Whenever "cánh" appears in a line of the entries below, that line counts; give the total only.

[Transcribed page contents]
============

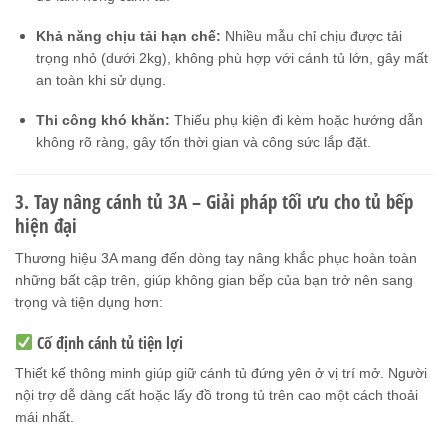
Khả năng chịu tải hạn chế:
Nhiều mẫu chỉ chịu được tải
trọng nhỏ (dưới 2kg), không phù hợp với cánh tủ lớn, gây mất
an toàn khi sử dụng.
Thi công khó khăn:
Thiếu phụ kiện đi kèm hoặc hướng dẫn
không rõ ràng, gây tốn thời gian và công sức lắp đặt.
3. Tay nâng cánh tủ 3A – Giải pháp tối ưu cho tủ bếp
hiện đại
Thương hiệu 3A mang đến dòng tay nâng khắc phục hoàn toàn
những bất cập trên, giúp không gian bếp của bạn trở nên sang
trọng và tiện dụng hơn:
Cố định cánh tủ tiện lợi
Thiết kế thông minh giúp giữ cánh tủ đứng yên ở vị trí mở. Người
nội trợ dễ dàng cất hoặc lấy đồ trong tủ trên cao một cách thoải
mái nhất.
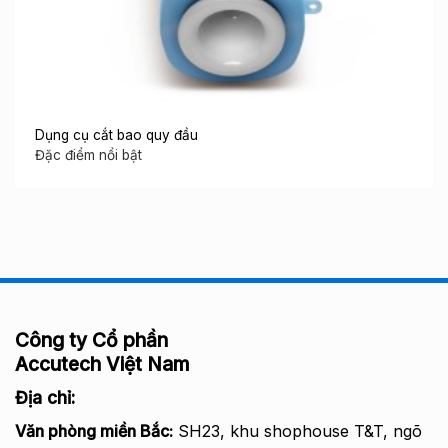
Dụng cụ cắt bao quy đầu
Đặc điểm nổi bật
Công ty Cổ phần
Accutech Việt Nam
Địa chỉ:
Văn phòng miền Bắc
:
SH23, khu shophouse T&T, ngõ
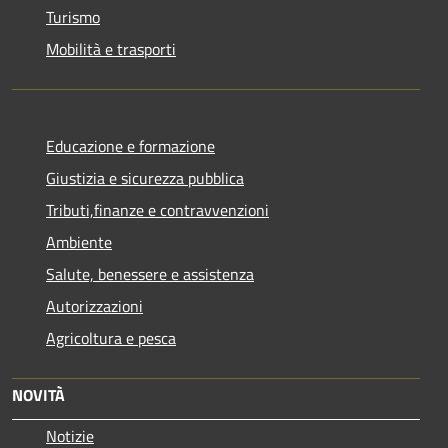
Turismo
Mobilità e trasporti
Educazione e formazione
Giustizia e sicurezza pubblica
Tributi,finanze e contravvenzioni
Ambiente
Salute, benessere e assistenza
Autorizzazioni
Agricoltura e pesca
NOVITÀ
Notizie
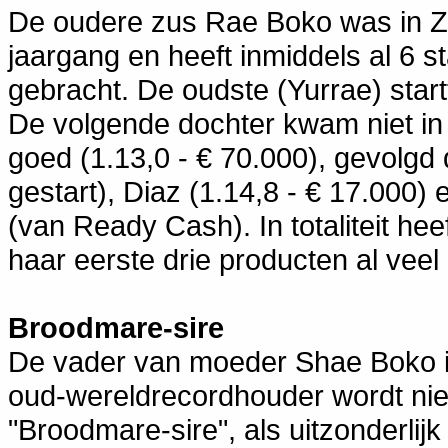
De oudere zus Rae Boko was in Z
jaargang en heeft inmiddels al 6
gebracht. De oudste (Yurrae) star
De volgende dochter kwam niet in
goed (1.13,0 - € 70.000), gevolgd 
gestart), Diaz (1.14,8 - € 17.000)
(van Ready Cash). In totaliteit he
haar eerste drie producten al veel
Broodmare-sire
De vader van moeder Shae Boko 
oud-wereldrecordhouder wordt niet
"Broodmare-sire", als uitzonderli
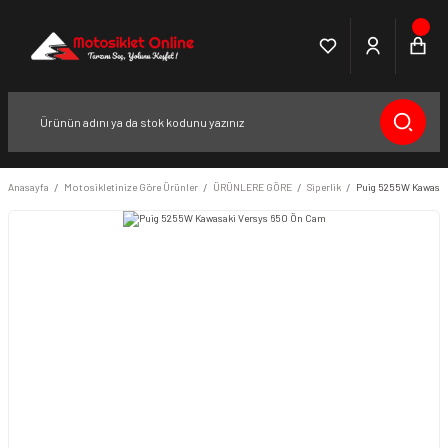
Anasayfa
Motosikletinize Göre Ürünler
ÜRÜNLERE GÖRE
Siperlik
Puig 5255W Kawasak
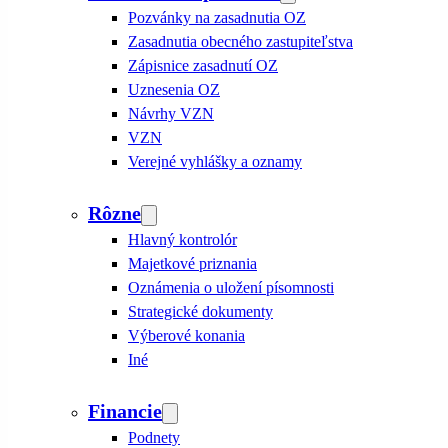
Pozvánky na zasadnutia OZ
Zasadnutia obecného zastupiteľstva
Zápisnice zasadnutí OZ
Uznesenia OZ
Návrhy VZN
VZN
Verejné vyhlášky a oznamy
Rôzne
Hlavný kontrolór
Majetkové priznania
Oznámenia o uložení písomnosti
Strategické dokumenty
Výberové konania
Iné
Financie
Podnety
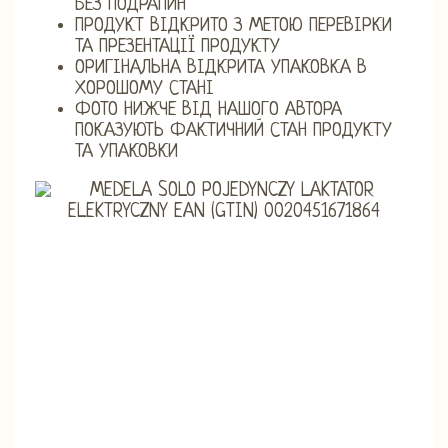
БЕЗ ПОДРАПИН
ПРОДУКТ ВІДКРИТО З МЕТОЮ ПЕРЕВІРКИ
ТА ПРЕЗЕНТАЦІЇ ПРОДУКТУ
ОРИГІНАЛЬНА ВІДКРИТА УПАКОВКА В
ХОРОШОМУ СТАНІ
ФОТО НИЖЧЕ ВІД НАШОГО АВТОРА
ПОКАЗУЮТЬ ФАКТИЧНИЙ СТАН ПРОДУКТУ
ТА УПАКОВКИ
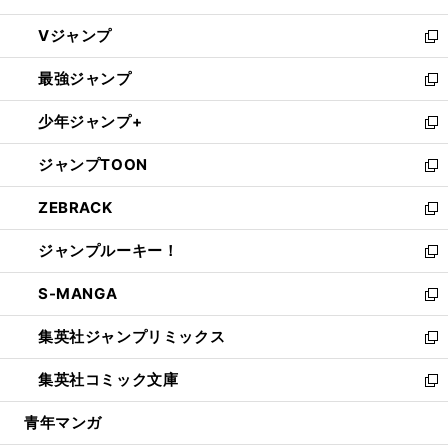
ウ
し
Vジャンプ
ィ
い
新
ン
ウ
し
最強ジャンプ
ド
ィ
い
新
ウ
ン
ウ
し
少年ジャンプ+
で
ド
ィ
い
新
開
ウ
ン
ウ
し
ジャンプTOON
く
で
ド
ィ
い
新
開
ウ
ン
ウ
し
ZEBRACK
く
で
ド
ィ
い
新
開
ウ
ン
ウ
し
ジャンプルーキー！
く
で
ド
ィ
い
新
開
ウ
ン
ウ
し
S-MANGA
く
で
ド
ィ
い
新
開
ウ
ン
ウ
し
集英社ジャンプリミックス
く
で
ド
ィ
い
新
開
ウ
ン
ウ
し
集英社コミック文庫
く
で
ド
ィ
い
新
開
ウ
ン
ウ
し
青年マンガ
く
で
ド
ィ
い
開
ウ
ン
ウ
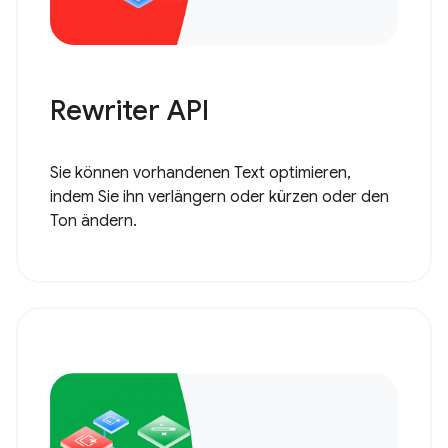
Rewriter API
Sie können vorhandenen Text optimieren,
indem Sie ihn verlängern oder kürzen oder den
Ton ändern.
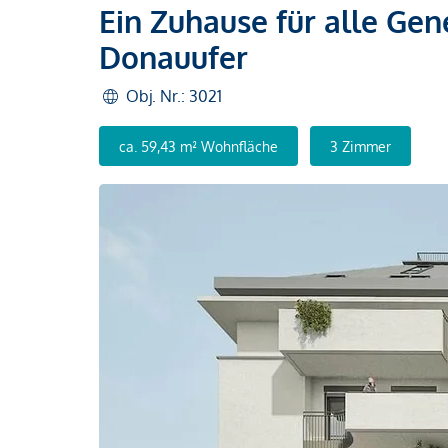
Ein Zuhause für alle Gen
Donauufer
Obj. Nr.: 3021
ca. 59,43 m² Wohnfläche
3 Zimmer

============

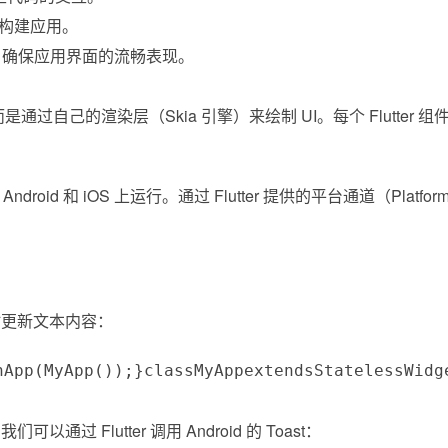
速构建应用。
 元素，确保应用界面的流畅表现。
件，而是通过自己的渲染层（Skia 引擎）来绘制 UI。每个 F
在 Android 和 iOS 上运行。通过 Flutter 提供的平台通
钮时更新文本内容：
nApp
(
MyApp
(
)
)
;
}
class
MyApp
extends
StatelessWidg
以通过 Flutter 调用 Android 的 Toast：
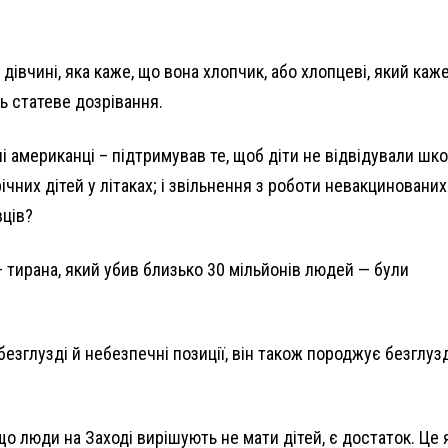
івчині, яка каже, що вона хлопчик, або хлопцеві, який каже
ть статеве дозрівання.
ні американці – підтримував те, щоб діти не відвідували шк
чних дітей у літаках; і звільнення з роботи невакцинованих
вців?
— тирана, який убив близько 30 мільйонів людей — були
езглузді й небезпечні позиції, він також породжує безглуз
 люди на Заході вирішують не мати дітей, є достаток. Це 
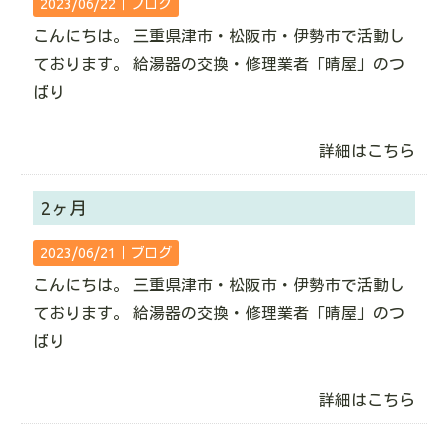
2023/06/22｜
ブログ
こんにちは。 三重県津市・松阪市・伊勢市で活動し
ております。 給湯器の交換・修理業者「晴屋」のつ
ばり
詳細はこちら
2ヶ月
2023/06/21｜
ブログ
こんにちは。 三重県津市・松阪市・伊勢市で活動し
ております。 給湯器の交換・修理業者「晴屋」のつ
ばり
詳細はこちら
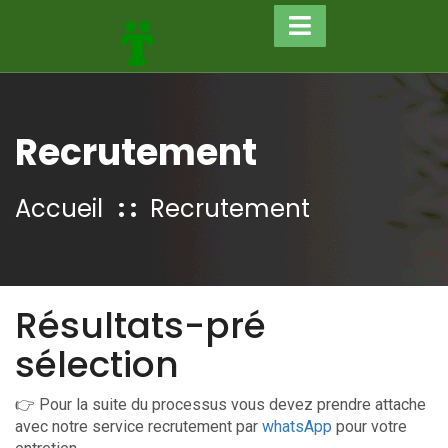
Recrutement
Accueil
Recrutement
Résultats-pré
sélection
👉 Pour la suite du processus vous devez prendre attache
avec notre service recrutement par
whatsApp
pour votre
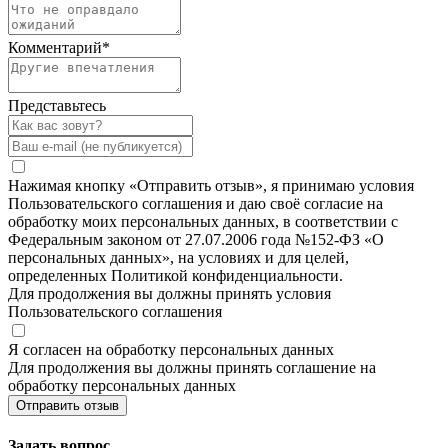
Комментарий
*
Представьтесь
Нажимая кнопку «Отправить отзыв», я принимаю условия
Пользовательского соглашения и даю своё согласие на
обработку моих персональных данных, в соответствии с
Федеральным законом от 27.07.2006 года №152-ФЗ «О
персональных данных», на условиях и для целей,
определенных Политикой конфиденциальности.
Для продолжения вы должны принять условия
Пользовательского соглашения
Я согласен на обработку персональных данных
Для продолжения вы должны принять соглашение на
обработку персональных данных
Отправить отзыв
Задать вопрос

============

#### [Written answer]
4